### Data
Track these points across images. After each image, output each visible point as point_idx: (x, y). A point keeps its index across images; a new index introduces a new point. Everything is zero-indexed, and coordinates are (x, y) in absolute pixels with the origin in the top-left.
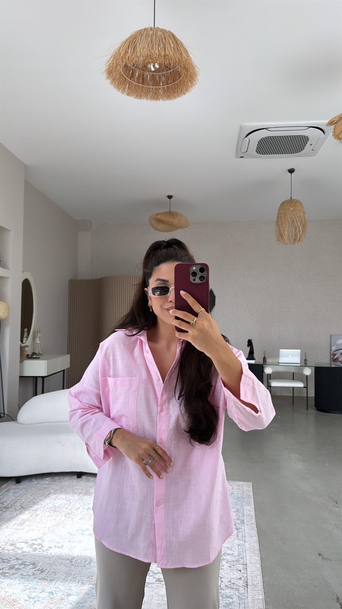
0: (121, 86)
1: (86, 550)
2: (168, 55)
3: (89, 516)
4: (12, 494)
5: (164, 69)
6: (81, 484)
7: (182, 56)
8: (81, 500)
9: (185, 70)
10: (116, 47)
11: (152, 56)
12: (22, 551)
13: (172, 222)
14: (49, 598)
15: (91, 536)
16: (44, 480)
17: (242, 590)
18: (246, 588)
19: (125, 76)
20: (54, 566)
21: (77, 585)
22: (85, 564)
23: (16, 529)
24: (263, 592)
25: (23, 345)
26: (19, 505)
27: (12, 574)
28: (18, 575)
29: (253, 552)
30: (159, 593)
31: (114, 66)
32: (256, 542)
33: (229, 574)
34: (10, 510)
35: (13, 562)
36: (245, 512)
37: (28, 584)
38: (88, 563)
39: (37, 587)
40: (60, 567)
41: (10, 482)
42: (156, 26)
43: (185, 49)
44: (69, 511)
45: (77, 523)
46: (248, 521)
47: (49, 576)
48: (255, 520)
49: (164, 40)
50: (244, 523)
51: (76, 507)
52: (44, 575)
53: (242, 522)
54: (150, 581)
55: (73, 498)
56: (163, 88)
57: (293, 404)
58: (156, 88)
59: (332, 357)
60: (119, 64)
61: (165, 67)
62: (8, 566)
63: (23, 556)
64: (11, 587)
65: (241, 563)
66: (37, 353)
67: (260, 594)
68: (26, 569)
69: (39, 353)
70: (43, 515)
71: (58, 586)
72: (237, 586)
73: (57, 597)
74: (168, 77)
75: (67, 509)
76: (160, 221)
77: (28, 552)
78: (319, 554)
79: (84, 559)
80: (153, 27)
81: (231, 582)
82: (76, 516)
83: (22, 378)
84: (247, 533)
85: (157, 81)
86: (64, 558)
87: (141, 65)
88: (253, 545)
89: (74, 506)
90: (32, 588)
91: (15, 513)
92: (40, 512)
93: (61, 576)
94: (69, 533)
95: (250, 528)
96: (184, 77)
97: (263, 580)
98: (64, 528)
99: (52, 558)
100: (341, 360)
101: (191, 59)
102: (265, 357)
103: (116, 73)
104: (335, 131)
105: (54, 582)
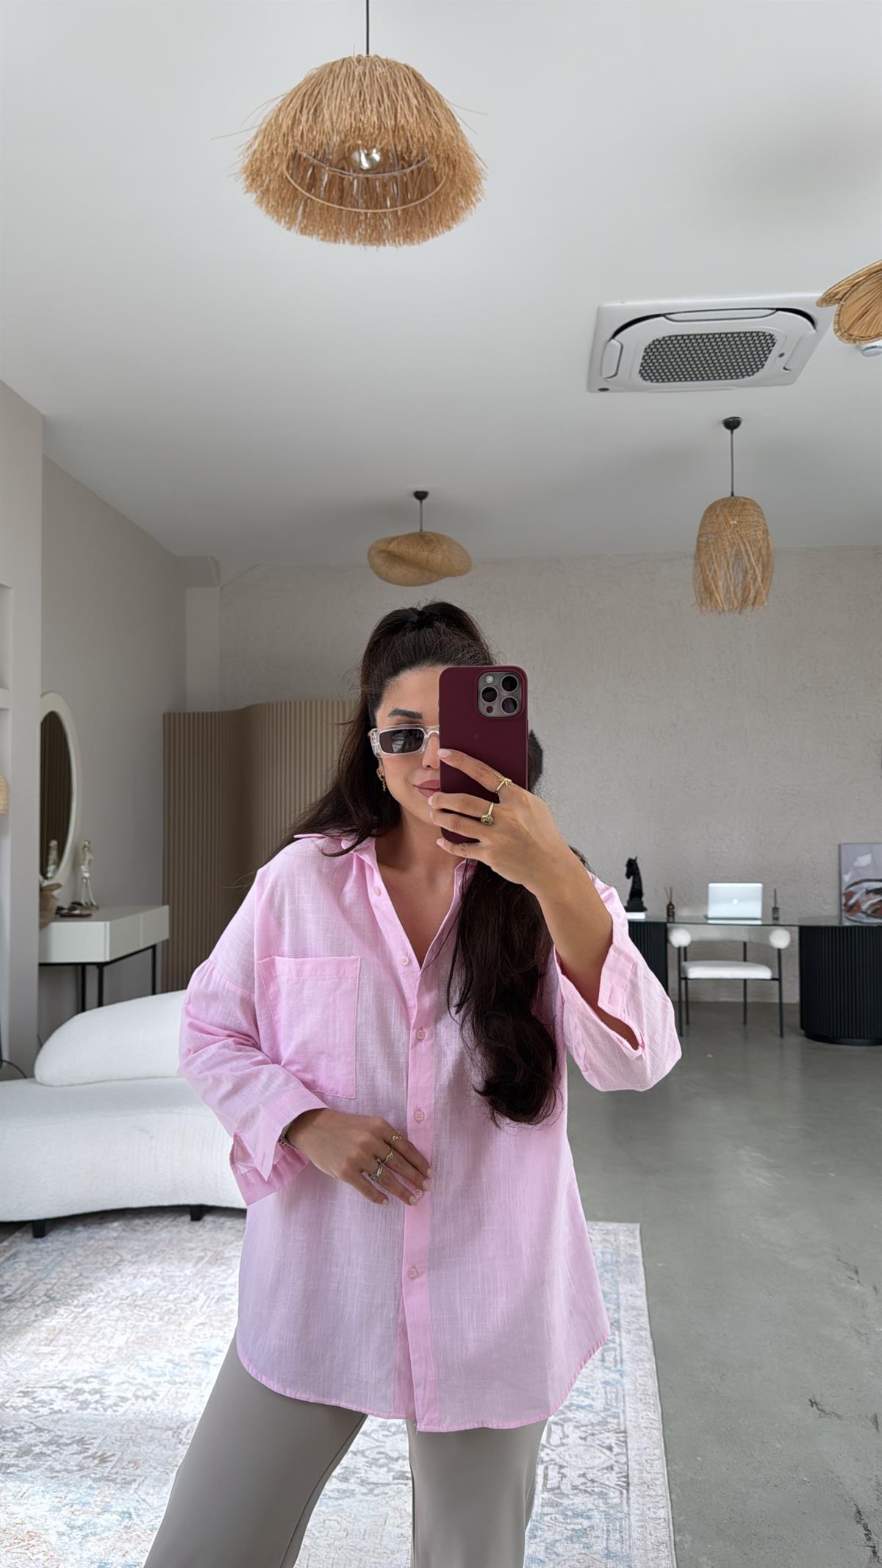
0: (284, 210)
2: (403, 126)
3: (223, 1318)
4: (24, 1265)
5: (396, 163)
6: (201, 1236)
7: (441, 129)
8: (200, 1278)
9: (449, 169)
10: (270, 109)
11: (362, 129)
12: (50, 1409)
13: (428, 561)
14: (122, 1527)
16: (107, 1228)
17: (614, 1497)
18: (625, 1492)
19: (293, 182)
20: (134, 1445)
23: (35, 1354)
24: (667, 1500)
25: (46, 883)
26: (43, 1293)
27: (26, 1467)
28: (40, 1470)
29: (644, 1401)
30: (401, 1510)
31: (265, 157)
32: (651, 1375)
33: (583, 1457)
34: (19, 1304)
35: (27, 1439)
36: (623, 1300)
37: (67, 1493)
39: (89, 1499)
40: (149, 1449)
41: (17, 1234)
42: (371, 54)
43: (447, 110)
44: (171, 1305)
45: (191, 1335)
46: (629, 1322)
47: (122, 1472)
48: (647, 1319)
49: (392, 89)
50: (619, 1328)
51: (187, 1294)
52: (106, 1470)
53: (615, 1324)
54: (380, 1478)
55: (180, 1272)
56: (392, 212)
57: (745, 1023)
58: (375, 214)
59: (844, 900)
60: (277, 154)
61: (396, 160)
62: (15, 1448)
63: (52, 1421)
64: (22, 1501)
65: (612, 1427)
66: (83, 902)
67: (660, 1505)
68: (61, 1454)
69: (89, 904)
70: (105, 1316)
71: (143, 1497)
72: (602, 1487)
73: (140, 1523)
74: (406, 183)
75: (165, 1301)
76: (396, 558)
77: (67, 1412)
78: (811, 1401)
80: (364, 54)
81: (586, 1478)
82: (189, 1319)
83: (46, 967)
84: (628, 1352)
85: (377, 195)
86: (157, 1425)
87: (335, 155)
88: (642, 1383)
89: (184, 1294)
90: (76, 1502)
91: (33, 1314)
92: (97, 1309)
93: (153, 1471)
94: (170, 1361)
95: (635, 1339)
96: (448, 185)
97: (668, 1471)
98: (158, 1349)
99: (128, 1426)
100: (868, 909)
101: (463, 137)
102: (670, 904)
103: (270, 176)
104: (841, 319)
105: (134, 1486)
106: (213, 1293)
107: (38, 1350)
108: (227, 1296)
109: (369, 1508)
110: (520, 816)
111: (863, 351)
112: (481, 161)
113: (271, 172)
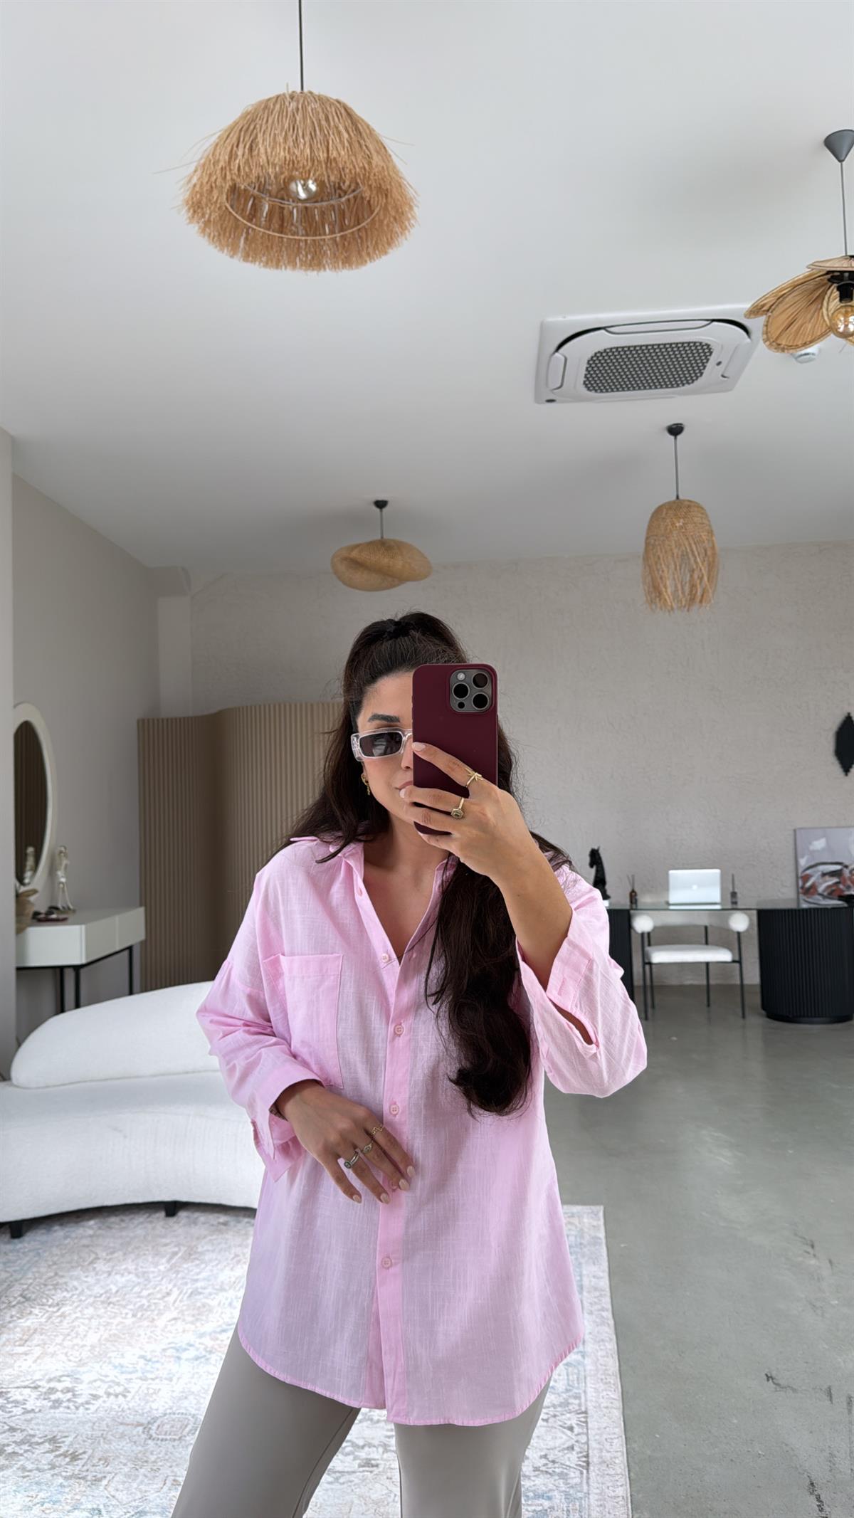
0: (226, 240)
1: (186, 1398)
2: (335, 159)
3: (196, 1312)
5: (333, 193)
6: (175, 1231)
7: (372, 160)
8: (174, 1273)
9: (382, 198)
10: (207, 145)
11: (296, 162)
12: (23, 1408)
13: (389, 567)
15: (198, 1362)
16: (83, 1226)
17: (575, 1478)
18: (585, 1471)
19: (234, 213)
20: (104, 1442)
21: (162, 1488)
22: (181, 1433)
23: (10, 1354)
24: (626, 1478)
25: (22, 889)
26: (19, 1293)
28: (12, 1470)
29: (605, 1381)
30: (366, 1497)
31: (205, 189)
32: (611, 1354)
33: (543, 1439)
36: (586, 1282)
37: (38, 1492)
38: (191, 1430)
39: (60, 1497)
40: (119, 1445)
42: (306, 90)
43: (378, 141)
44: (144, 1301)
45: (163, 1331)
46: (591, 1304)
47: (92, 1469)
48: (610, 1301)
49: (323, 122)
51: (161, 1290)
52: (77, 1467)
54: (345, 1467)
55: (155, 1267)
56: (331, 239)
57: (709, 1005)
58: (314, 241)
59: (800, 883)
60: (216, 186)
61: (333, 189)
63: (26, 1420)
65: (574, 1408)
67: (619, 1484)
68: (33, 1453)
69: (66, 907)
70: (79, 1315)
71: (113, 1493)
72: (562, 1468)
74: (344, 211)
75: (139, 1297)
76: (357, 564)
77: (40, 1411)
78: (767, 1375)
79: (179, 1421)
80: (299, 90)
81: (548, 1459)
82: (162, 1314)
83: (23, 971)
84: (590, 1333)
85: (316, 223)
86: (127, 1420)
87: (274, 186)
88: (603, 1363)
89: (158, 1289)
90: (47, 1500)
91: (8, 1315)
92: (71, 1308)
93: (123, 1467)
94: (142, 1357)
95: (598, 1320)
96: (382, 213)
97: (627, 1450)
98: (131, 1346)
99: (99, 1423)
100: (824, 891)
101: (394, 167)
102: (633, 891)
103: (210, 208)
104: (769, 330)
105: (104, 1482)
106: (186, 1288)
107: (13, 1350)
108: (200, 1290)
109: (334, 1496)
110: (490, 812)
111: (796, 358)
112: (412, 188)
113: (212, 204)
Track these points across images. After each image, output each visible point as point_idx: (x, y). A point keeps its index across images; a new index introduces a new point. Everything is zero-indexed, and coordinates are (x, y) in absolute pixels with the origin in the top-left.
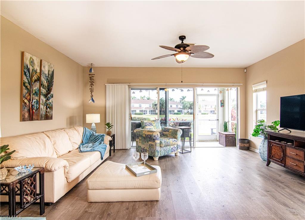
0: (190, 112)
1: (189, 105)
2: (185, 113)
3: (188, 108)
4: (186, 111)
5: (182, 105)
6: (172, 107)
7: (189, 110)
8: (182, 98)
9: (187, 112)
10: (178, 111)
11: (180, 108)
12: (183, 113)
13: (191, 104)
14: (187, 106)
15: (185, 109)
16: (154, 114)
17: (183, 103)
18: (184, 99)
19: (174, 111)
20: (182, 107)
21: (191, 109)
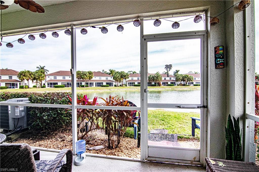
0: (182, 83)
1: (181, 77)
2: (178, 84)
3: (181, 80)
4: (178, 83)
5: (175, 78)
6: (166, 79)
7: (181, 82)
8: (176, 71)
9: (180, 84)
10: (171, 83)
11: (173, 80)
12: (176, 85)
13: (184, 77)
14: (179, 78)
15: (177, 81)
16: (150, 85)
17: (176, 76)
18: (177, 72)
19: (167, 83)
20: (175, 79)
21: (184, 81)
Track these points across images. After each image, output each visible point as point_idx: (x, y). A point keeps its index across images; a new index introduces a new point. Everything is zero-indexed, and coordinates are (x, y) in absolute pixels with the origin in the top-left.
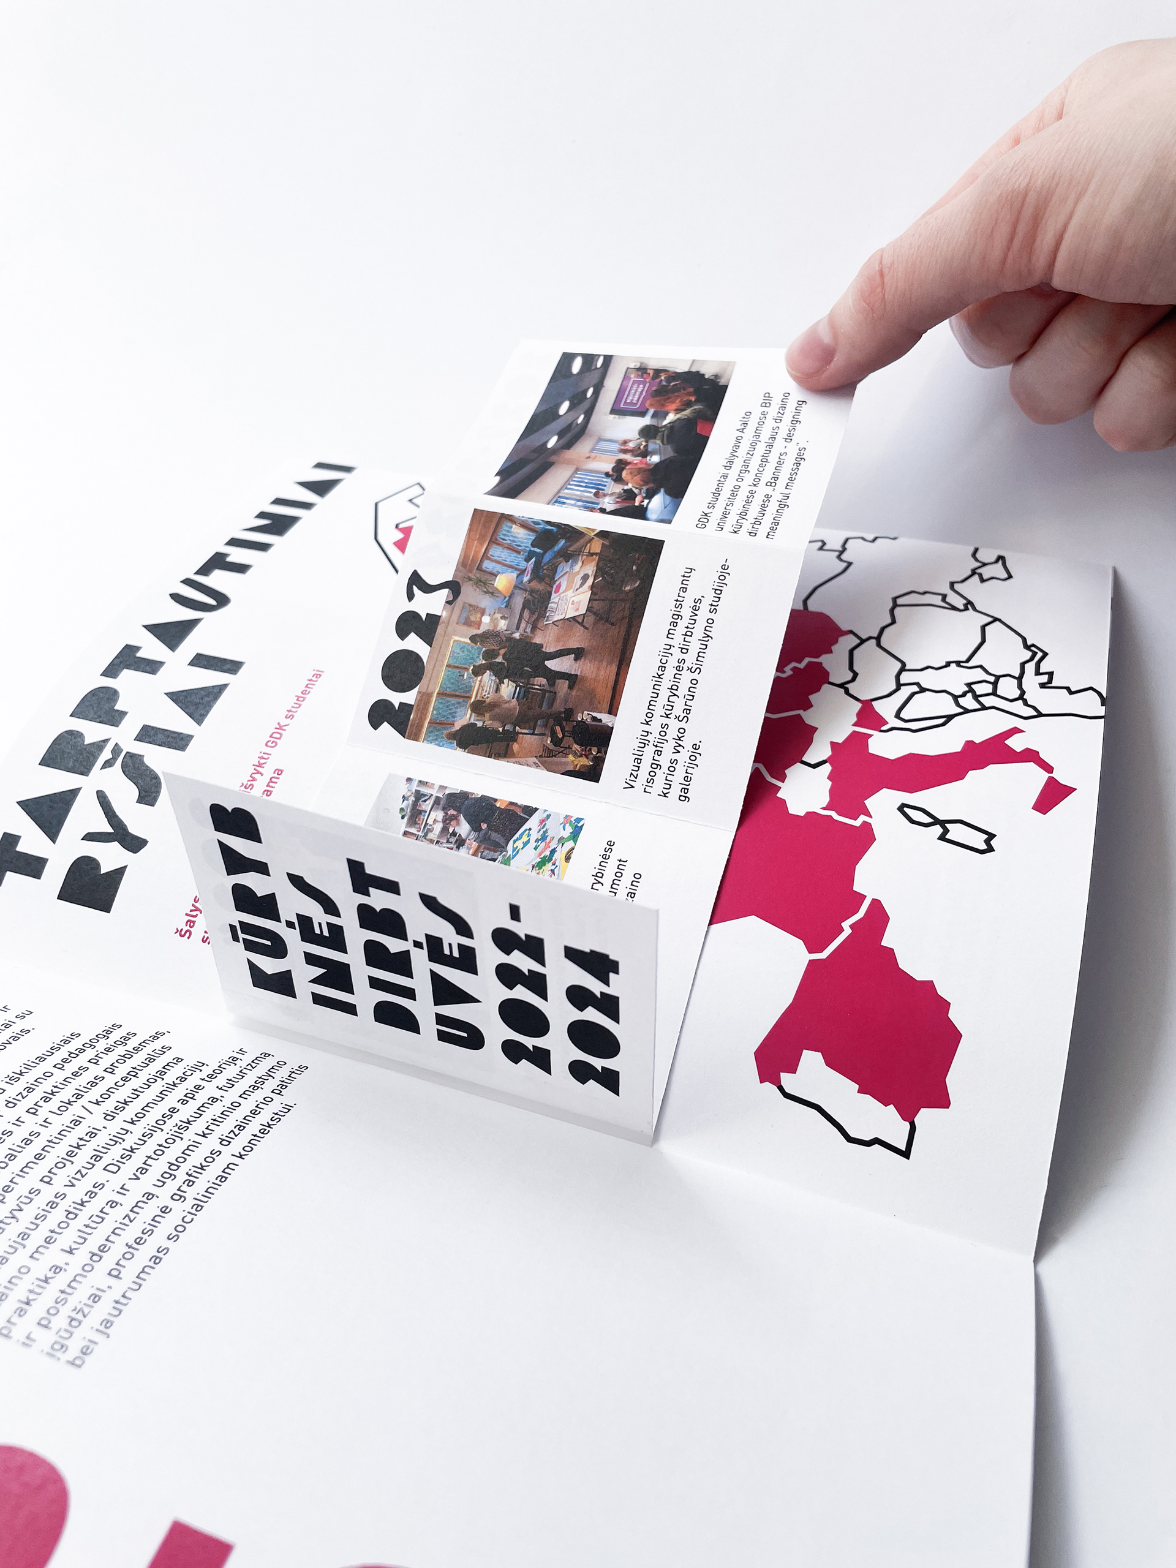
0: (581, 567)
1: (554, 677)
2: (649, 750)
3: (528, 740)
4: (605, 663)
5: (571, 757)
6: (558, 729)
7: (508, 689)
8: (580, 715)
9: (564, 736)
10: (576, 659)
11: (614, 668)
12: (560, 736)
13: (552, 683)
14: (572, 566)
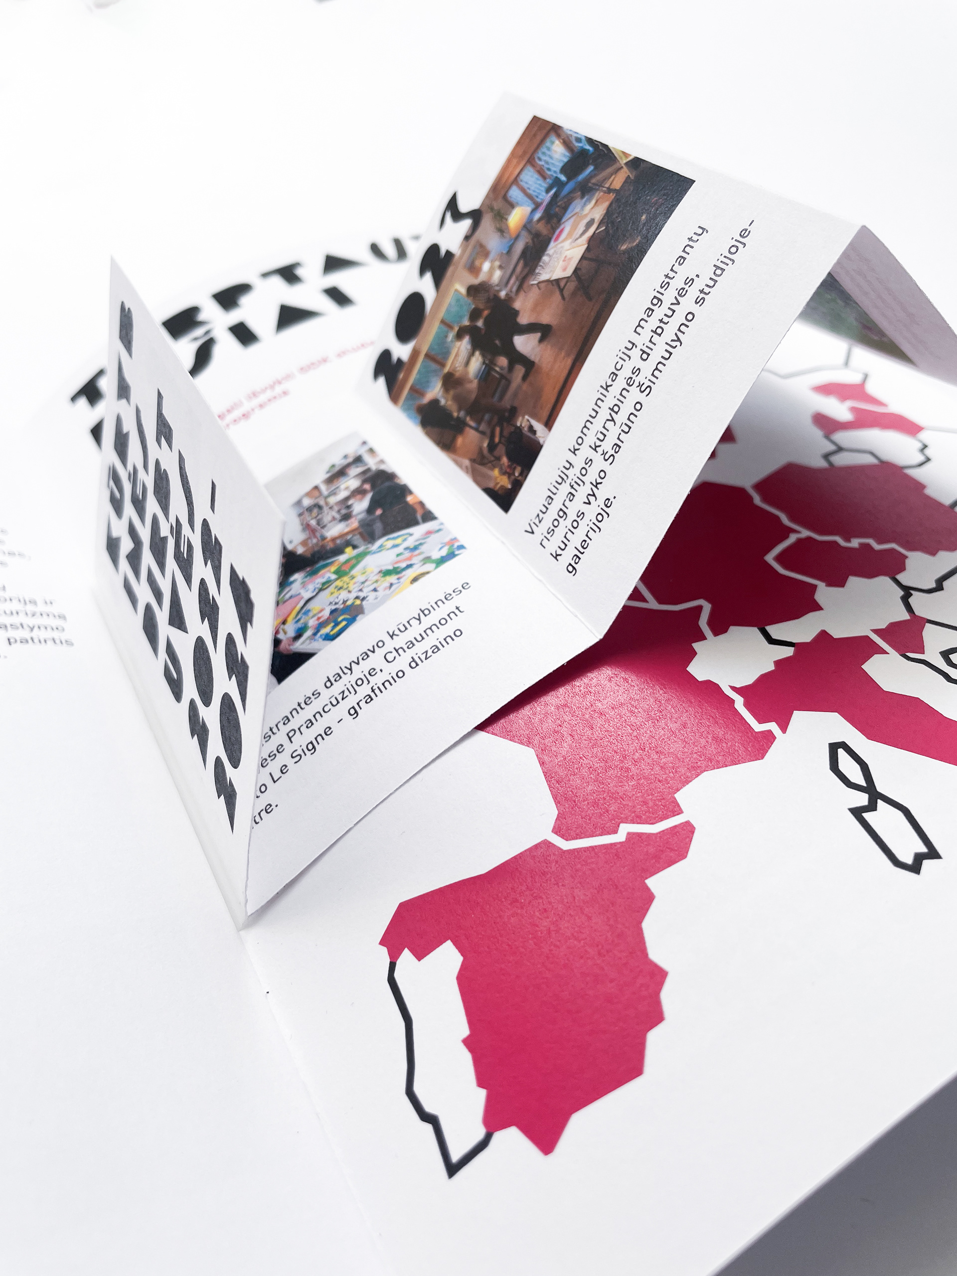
######
* [Activity]
Swap "top-left" for "upper-left" in the stretch from the start of the records through the line containing "13: (428, 561)", keeping every other part the same. Leave out the pictures.

* [Your solution]
Track these points across images. After each image, output each visible point as point_idx: (x, y). A point keeps its index across images; a new index introduces a new point. Everything is zero-indexed, and coordinates are (x, y) in absolute pixels with the origin in the upper-left.
0: (121, 86)
1: (86, 550)
2: (168, 55)
3: (89, 516)
4: (12, 494)
5: (164, 69)
6: (81, 484)
7: (182, 56)
8: (81, 500)
9: (185, 70)
10: (116, 47)
11: (152, 56)
12: (22, 551)
13: (172, 222)
14: (49, 598)
15: (91, 536)
16: (44, 480)
17: (242, 590)
18: (246, 588)
19: (125, 76)
20: (54, 566)
21: (77, 585)
22: (85, 564)
23: (16, 529)
24: (263, 592)
25: (23, 345)
26: (19, 505)
27: (12, 574)
28: (18, 575)
29: (253, 552)
30: (159, 593)
31: (114, 66)
32: (256, 542)
33: (229, 574)
34: (10, 510)
35: (13, 562)
36: (245, 512)
37: (28, 584)
38: (88, 563)
39: (37, 587)
40: (60, 567)
41: (10, 482)
42: (156, 26)
43: (185, 49)
44: (69, 511)
45: (77, 523)
46: (248, 521)
47: (49, 576)
48: (255, 520)
49: (164, 40)
50: (244, 523)
51: (76, 507)
52: (44, 575)
53: (242, 522)
54: (150, 581)
55: (73, 498)
56: (163, 88)
57: (293, 404)
58: (156, 88)
59: (332, 357)
60: (119, 64)
61: (165, 67)
62: (8, 566)
63: (23, 556)
64: (11, 587)
65: (241, 563)
66: (37, 353)
67: (260, 594)
68: (26, 569)
69: (39, 353)
70: (43, 515)
71: (58, 586)
72: (237, 586)
73: (57, 597)
74: (168, 77)
75: (67, 509)
76: (160, 221)
77: (28, 552)
78: (319, 554)
79: (84, 559)
80: (153, 27)
81: (231, 582)
82: (76, 516)
83: (22, 378)
84: (247, 533)
85: (157, 81)
86: (64, 558)
87: (141, 65)
88: (253, 545)
89: (74, 506)
90: (32, 588)
91: (15, 513)
92: (40, 512)
93: (61, 576)
94: (69, 533)
95: (250, 528)
96: (184, 77)
97: (263, 580)
98: (64, 528)
99: (52, 558)
100: (341, 360)
101: (191, 59)
102: (265, 357)
103: (116, 73)
104: (335, 131)
105: (54, 582)
0: (284, 210)
2: (403, 126)
3: (223, 1318)
4: (24, 1265)
5: (396, 163)
6: (201, 1236)
7: (441, 129)
8: (200, 1278)
9: (449, 169)
10: (270, 109)
11: (362, 129)
12: (50, 1409)
13: (428, 561)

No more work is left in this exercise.